Assigned task: Return the rows word for word, starting at the first one and ending at the line that contains "Log entry: 36 °F", with both ends included. Leave the pictures out of your answer.

** Opening Given data block **

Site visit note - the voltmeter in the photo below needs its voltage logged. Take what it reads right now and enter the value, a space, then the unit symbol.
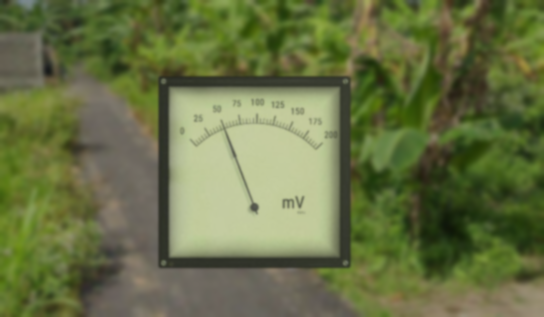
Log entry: 50 mV
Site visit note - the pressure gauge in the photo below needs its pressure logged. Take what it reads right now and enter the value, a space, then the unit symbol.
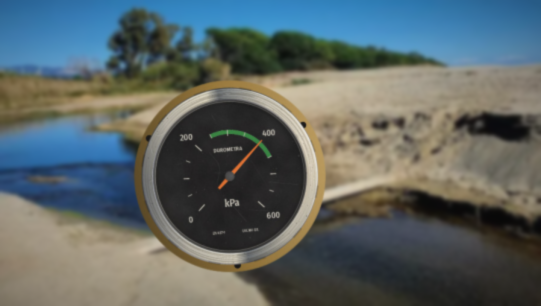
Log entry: 400 kPa
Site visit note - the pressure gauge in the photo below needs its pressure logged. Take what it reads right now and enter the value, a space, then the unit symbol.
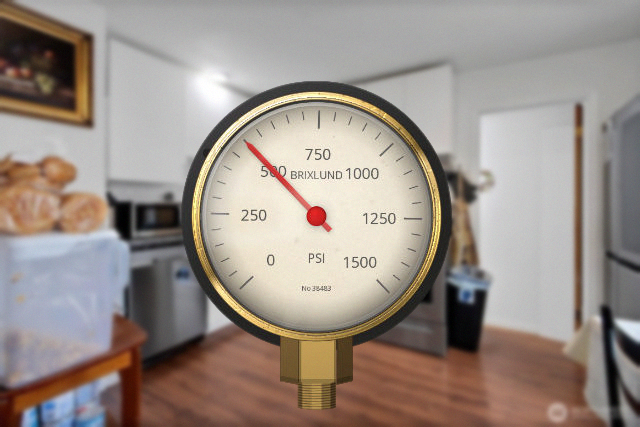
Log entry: 500 psi
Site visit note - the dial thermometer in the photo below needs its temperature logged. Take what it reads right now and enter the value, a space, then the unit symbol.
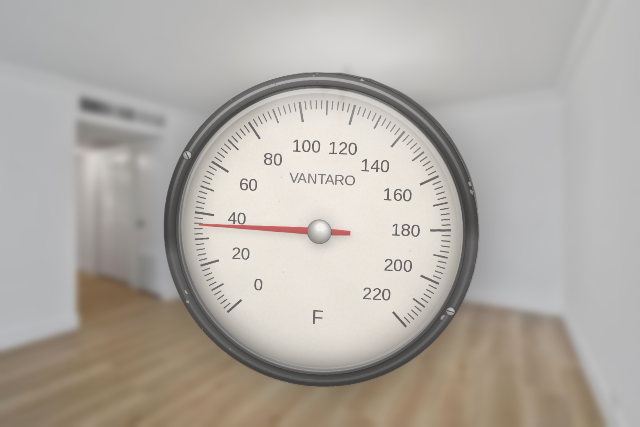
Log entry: 36 °F
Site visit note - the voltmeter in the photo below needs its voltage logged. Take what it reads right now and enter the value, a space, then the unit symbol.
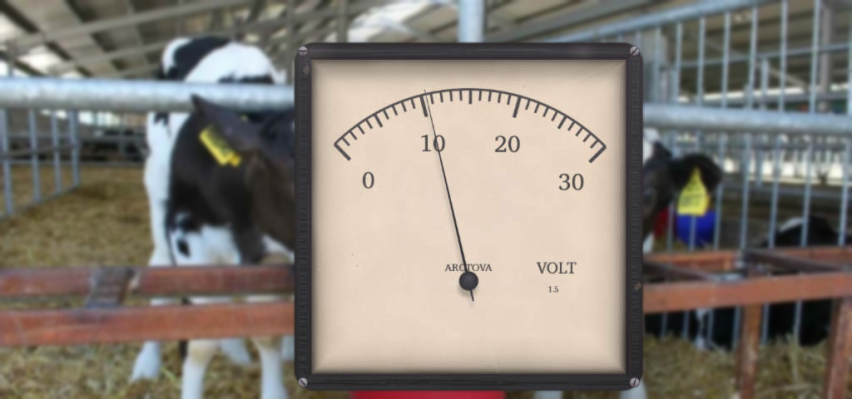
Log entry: 10.5 V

** Closing Given data block **

Response for this exercise:
Site visit note - the voltmeter in the photo below needs its voltage logged. Take what it reads right now and enter the value, a space, then the unit symbol.
Log entry: 50 mV
Site visit note - the pressure gauge in the photo below needs its pressure logged. Take what it reads right now and enter the value, a space, then the unit symbol.
Log entry: 400 kPa
Site visit note - the pressure gauge in the photo below needs its pressure logged. Take what it reads right now and enter the value, a space, then the unit symbol.
Log entry: 500 psi
Site visit note - the dial thermometer in the photo below needs its temperature logged. Take what it reads right now and enter the value, a space, then the unit symbol.
Log entry: 36 °F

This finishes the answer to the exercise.